- _Problem description_
Go through the data line by line from the top, retyping each exactly, and end with the line that contains "left shoulder: (69, 215)".

- _The data_
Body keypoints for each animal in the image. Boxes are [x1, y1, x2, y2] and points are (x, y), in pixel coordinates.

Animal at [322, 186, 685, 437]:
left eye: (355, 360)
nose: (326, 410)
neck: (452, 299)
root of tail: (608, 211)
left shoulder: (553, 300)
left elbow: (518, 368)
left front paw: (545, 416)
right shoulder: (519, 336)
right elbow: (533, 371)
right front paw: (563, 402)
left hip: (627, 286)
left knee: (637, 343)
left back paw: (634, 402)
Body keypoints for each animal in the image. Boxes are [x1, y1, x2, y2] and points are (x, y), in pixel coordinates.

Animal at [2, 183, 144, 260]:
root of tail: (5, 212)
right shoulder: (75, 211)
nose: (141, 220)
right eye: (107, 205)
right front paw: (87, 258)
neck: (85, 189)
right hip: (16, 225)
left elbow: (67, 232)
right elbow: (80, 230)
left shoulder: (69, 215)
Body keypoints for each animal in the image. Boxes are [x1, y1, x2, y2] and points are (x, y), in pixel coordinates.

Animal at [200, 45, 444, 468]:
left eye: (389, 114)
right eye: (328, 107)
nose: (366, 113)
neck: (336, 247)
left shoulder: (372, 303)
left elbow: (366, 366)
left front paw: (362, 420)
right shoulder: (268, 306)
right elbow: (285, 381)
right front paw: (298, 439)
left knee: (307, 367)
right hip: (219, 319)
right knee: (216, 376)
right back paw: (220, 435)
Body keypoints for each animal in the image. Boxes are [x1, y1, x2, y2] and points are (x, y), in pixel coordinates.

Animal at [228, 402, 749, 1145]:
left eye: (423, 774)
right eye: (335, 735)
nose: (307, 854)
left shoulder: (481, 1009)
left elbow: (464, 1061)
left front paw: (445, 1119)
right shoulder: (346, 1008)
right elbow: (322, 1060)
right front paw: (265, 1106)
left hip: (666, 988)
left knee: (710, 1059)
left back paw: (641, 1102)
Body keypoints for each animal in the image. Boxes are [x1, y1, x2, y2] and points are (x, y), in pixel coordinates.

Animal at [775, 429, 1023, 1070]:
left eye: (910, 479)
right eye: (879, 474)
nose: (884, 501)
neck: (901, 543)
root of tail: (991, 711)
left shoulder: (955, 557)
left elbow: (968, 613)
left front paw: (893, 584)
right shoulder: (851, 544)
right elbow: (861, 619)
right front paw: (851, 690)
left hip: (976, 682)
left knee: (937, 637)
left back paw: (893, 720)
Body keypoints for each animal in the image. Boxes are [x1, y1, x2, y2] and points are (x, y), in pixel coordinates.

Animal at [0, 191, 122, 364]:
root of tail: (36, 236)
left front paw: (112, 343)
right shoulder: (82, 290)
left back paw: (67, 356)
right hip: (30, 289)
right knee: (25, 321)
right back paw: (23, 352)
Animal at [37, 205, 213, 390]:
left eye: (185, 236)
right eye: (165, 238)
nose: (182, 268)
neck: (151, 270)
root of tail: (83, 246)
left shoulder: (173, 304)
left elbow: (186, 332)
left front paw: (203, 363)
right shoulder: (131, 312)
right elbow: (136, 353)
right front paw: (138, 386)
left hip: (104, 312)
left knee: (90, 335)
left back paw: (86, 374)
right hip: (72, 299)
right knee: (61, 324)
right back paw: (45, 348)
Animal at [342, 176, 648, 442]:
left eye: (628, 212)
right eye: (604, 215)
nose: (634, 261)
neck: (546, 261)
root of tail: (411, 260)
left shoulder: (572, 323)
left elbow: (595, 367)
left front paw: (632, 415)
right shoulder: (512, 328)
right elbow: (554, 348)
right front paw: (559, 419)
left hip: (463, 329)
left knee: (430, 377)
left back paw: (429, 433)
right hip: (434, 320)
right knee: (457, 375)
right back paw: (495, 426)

- _Solution to this task_
Body keypoints for each animal in the image. Boxes are [x1, y1, x2, y2] and points are (x, y), in pixel coordinates.

Animal at [322, 186, 685, 437]:
left eye: (355, 360)
nose: (326, 410)
neck: (452, 299)
root of tail: (608, 211)
left shoulder: (553, 300)
left elbow: (518, 368)
left front paw: (545, 416)
right shoulder: (519, 336)
right elbow: (533, 371)
right front paw: (563, 402)
left hip: (627, 286)
left knee: (637, 343)
left back paw: (634, 402)
Body keypoints for each animal in the image. Boxes are [x1, y1, x2, y2] and points are (x, y), in pixel coordinates.

Animal at [2, 183, 144, 260]:
root of tail: (5, 212)
right shoulder: (75, 211)
nose: (141, 220)
right eye: (107, 205)
right front paw: (87, 258)
neck: (85, 189)
right hip: (16, 225)
left elbow: (67, 232)
right elbow: (80, 230)
left shoulder: (69, 215)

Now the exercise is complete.